Alors, dira-t-on, c'est dans ses œuvres en prose que nous devons chercher le Nodier romantique. De même que Chateaubriand, romantique en prose, est bien loin de l'être dans ses vers, qui pourraient tout aussi bien avoir été écrits par Millevoye ou par Chênedollé; de même, il se pourrait que Nodier, classique dans ses vers, fût romantique dans ses œuvres en prose.

Voilà ce que vous avez pu entendre dire bien souvent, et même par d'assez bons juges. Eh! bien, je crois que c'est là une illusion. Qu'est-ce, au juste, qu'un romantique? Je vous le disais en commençant ces leçons: un romantique est un homme qui apporte dans la littérature un nouveau degré d'imagination et un nouveau degré de sensibilité. Charles Nodier apporte-t-il vraiment quelque chose de cela? - Non; il est plein de fantaisie; il séduit par sa grâce souriante, par son culte raisonné et judicieux de l'archaïsme, par son éternelle fraîcheur. Mais n'avait-on rien vu de tout cela avant le romantisme? Y a-t-il là un degré nouveau d'imagination ou de sensibilité? En vérité, je ne le crois pas. Lisez des contes de Nodier: vous avez affaire à un homme du XVIIIe siècle, dont la sensibilité serait un peu plus rêveuse que celle de Sedaine ou celle de Diderot; voilà tout.

Mais je crois voir d'où vient l'illusion que je signalais tout à l'heure. C'est que Nodier est fortement pénétré d'exotisme; c'est qu'il connaît les littératures étrangères; c'est qu'il a lu Goethe et Schiller, et qu'on peut rapprocher ses Proscrits des Brigands de Schiller; de même que, si l'on veut, on peut chercher des analogies entre son Peintre de Salzbourg et les Affinités électives de Goethe.

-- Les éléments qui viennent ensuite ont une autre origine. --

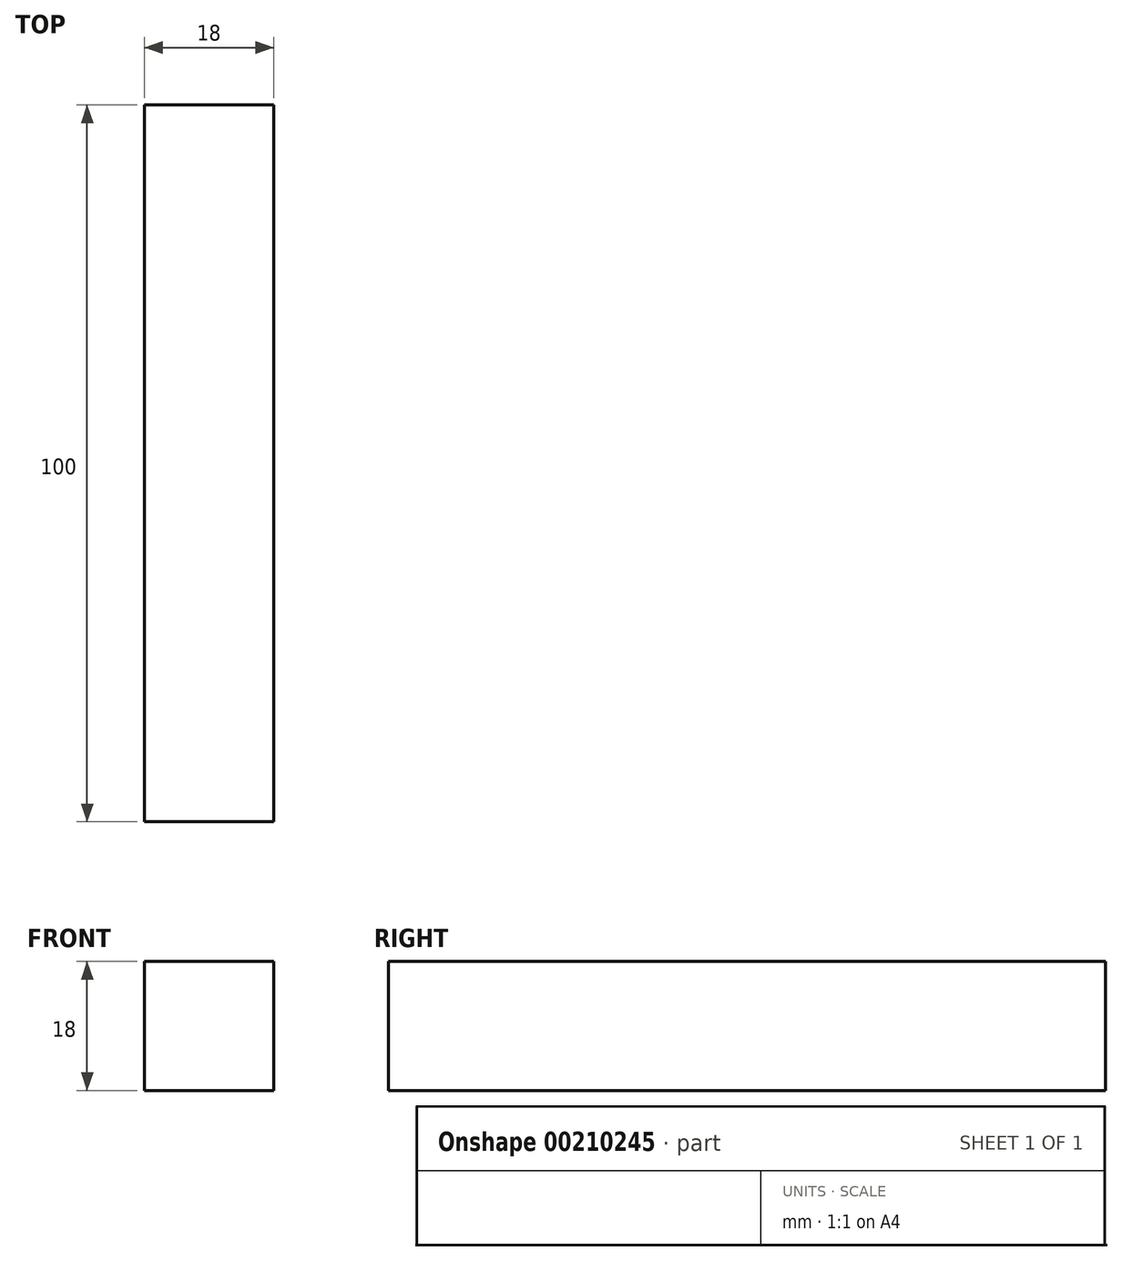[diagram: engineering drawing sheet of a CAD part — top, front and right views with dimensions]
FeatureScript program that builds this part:
annotation { "Feature Type Name" : "Feature", "Feature Type Description" : "" }
export const myFeature = defineFeature(function(context is Context, id is Id, definition is map)
    precondition{}
    {
        {
            var Q0;
            Q0=qCreatedBy(makeId("Front.planeOp"),FACE);
            var sketch = newSketch(context, id + "F0", { "sketchPlane" : qUnion([Q0])});
            skLineSegment(sketch, "E0.bottom", {"start": v(9, 9) * mm, "end": v(-9, 9) * mm});
            skLineSegment(sketch, "E0.top", {"start": v(9, -9) * mm, "end": v(-9, -9) * mm});
            skLineSegment(sketch, "E0.left", {"start": v(9, 9) * mm, "end": v(9, -9) * mm});
            skLineSegment(sketch, "E0.right", {"start": v(-9, 9) * mm, "end": v(-9, -9) * mm});
            skPoint(sketch, "E0.middle", {"position": v(0, 0) * mm});
            skSolve(sketch);
        }
        {
            var Q0;
            Q0 = qSketchRegion(id + "F0", true);
            extrude(context, id + "F1", {"entities" : qUnion([Q0]), "depth" : 100 * mm});
        }
    });
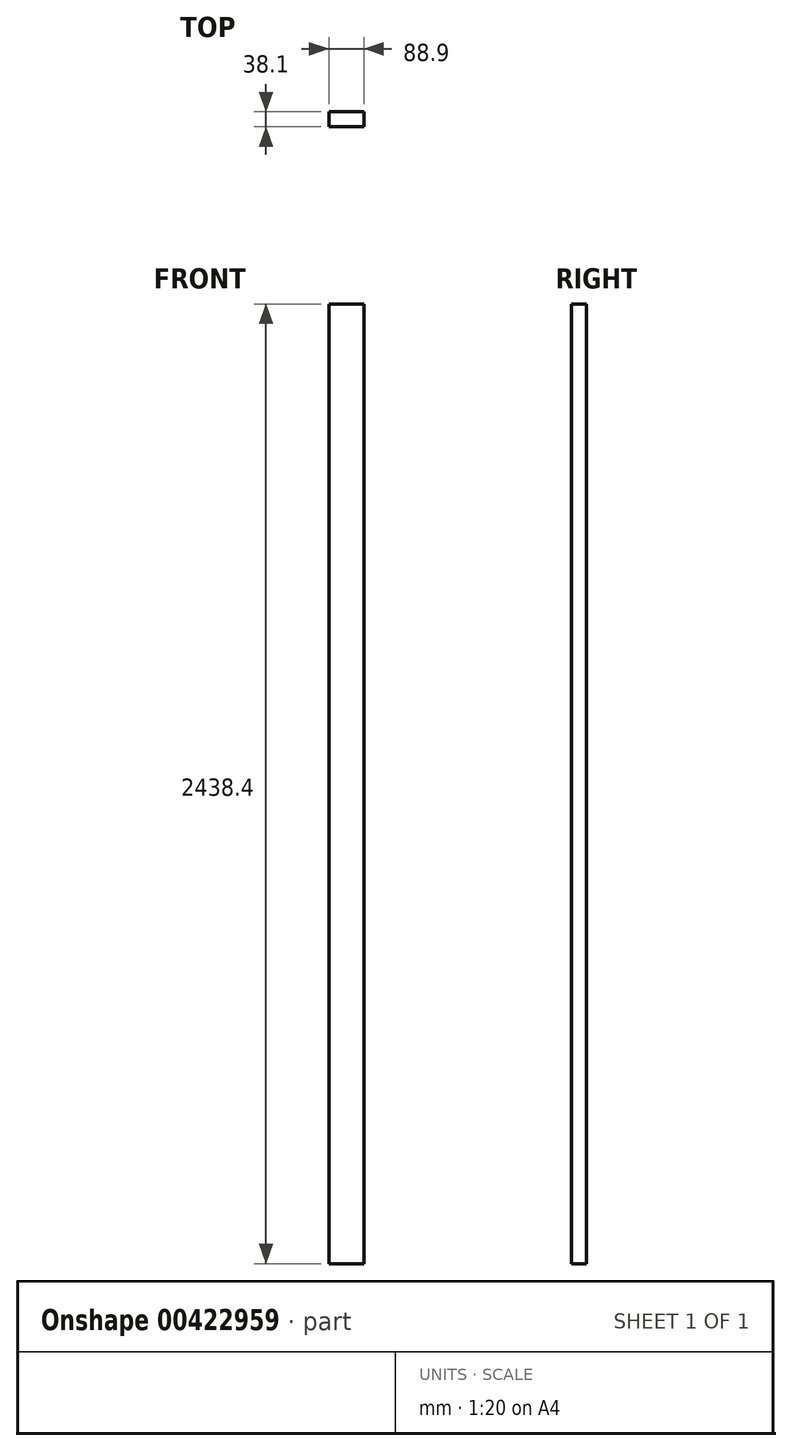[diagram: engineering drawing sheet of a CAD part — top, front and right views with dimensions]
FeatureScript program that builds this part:
annotation { "Feature Type Name" : "Feature", "Feature Type Description" : "" }
export const myFeature = defineFeature(function(context is Context, id is Id, definition is map)
    precondition{}
    {
        {
            var Q0;
            Q0=qCreatedBy(makeId("Top.planeOp"),FACE);
            var sketch = newSketch(context, id + "F0", { "sketchPlane" : qUnion([Q0])});
            skLineSegment(sketch, "E0.bottom", {"start": v(44.45, 19.05) * mm, "end": v(-44.45, 19.05) * mm});
            skLineSegment(sketch, "E0.top", {"start": v(44.45, -19.05) * mm, "end": v(-44.45, -19.05) * mm});
            skLineSegment(sketch, "E0.left", {"start": v(44.45, 19.05) * mm, "end": v(44.45, -19.05) * mm});
            skLineSegment(sketch, "E0.right", {"start": v(-44.45, 19.05) * mm, "end": v(-44.45, -19.05) * mm});
            skPoint(sketch, "E0.middle", {"position": v(0, 0) * mm});
            skSolve(sketch);
        }
        {
            var Q0;
            Q0 = qSketchRegion(id + "F0", true);
            extrude(context, id + "F1", {"entities" : qUnion([Q0]), "depth" : 2438.4 * mm, "offsetDistance" : 25.4 * mm});
        }
    });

De plus, Nodier a écrit des Contes et des Nouvelles où le merveilleux tient une place considérable; où s'agitent en foule fées, péris, lutins et gnomes; où domine, en un mot, toute cette petite mythologie populaire, alors en faveur auprès des poètes allemands, par exemple, mais qu'on trouve déjà dans la littérature du Moyen Age. Par là, Charles Nodier se rapproche des romantiques fées et péris figurent dans les premières Ballades de Victor Hugo, et il en restera quelque chose encore dans les Orientales.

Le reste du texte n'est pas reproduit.